You see, Trump has already banned an enormous number of news organizations from attending his events. Seasoned journalists say they have never witnessed anything like it before in this country. Occasionally, a journalist will get bounced from a presidential candidate’s airplane or bus, but this is on a scale that’s unprecedented. The current list of banned media organizations (which, by the way, continues to grow) includes the Washington Post, Politico, Huffington Post, BuzzFeed, Gawker, Foreign Policy, Fusion, Univision, Mother Jones, the New Hampshire Union Leader, the Des Moines Register and the Daily Beast.
And journalists cannot even find out why or what criteria are used to justify their banishment. According to this story, it would seem that a journalist gets banned when Trump reads something written about him or his campaign with which he disagrees and then throws what can only be described as a hissy fit.

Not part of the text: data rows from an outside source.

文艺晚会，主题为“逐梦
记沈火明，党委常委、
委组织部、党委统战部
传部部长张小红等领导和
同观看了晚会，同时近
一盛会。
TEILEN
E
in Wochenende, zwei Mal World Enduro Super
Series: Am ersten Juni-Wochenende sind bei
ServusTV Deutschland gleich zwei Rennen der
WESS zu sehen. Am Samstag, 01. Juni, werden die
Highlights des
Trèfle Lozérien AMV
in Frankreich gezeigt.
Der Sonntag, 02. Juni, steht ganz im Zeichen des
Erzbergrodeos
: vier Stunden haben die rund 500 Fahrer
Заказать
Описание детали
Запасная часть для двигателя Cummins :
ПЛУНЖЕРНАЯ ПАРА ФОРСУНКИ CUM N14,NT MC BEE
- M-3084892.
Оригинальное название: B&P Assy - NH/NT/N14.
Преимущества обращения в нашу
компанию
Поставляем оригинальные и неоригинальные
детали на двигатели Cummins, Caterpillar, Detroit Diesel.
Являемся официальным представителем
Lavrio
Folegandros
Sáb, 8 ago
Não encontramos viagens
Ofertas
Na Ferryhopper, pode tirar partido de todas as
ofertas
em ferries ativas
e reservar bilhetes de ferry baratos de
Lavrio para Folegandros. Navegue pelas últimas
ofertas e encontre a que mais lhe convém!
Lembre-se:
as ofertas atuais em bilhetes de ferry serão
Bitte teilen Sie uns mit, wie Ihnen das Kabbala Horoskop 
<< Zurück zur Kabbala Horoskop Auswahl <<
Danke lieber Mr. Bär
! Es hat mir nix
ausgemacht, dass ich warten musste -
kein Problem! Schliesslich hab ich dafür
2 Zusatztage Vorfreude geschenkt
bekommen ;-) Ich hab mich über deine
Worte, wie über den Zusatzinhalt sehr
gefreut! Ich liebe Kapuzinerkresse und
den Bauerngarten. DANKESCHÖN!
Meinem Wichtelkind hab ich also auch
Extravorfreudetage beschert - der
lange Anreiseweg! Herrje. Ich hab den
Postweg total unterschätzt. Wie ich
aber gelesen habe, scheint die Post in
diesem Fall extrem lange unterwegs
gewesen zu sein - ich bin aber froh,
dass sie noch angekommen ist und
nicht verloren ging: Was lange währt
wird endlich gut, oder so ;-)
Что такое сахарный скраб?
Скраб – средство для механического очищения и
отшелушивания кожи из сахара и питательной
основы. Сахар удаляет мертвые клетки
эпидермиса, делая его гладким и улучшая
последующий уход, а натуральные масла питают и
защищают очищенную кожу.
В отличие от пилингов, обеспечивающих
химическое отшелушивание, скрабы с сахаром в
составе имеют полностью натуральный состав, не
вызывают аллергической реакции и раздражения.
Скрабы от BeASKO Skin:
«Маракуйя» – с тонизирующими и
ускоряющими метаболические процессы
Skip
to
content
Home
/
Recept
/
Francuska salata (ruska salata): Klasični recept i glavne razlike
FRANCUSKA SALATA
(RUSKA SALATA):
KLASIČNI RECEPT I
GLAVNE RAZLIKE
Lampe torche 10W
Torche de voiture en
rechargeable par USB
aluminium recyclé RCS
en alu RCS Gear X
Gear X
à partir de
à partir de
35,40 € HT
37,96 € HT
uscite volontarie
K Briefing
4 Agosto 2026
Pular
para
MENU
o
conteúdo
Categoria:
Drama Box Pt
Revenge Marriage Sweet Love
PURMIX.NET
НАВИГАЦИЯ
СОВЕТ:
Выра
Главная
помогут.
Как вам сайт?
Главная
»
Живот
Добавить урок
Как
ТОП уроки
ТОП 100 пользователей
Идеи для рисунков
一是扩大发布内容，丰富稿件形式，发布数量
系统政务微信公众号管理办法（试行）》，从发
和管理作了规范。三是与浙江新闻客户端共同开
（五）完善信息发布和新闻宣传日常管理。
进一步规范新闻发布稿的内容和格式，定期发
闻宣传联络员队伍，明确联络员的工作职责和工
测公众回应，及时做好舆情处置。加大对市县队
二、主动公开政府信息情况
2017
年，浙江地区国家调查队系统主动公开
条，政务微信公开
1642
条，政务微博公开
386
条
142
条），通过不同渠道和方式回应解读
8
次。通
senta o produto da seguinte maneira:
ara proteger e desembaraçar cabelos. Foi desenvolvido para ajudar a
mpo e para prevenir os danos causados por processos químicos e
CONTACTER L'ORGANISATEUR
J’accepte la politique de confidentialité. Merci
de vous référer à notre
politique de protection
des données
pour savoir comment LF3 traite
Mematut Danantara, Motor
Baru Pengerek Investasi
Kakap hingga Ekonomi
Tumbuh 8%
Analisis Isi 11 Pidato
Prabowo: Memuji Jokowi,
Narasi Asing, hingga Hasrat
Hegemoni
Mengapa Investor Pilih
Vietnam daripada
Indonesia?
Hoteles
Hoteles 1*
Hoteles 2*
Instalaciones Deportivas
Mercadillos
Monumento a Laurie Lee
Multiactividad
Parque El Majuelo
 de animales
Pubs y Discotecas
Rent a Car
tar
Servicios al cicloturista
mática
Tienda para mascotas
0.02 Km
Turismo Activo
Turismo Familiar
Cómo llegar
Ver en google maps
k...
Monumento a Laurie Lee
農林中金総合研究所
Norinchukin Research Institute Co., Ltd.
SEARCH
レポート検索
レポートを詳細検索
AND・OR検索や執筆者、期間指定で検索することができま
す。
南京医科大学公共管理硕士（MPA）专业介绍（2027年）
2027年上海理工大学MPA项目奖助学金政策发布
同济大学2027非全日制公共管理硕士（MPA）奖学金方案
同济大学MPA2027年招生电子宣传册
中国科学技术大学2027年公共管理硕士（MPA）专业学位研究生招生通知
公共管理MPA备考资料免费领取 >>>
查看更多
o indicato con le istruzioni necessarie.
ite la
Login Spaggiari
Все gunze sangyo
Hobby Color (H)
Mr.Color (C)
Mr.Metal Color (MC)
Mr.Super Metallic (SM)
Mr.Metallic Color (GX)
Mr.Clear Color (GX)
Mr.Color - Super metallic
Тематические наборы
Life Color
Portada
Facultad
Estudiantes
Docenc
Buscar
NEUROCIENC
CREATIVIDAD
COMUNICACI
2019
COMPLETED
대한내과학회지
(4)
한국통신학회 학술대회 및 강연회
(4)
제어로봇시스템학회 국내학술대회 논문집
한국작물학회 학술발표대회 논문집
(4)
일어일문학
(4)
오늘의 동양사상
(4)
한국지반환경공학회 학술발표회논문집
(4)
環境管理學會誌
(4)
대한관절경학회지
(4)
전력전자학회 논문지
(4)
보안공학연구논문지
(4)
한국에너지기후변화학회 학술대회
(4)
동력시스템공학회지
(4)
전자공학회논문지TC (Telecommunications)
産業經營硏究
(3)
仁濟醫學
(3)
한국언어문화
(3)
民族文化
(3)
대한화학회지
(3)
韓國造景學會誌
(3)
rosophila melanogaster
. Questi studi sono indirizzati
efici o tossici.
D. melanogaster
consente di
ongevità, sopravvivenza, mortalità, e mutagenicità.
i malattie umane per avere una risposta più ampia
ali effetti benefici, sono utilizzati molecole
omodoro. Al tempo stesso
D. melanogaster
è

This hissy fit is apparently key; after the throwing of the fit, Trump’s so-called campaign press secretary, Hope Hicks, playing the role of enforcer, makes sure whoever wrote the piece is banned.
Imagine now that this sort of behavior is carried into a Trump White House although, in this CNN story, Trump denies that he’d continue the ban if elected.
The Washington Post, one of the Trump-banned media organizations, has suggested that all of the press corps stop playing Trump’s game and join in a blackout on Trump coverage. WaPo opinion writer Dana Millbank gets more specific:
“I don’t mean an outright ban of Trump coverage. That would be shirking our civic responsibility. But I suggest an end to the uncritical, free publicity that propelled him to the GOP nomination in the first place:
- No more live, wall-to-wall coverage of Trump’s rallies and events; this sort of “coverage,” particularly by cable news outlets, has been a huge in-kind contribution to Trump.
- No more Trump call-ins to TV shows; this enables him to plant falsehoods with little risk of follow-up.
- Rigorous use of real-time fact-checking, pointing out Trump’s falsehoods in the stories in which they’re reported. That’s not injecting opinion — it’s stating fact.”
Sounds like a good idea to us.
“A democracy ceases to be a democracy if its citizens do not participate in its governance. To participate intelligently, they must know what their government has done, is doing and plans to do in their name. Whenever any hindrance, no matter what its name, is placed in the way of this information, a democracy is weakened, and its future endangered. This is the meaning of freedom of press. It is not just important to democracy, it is democracy.”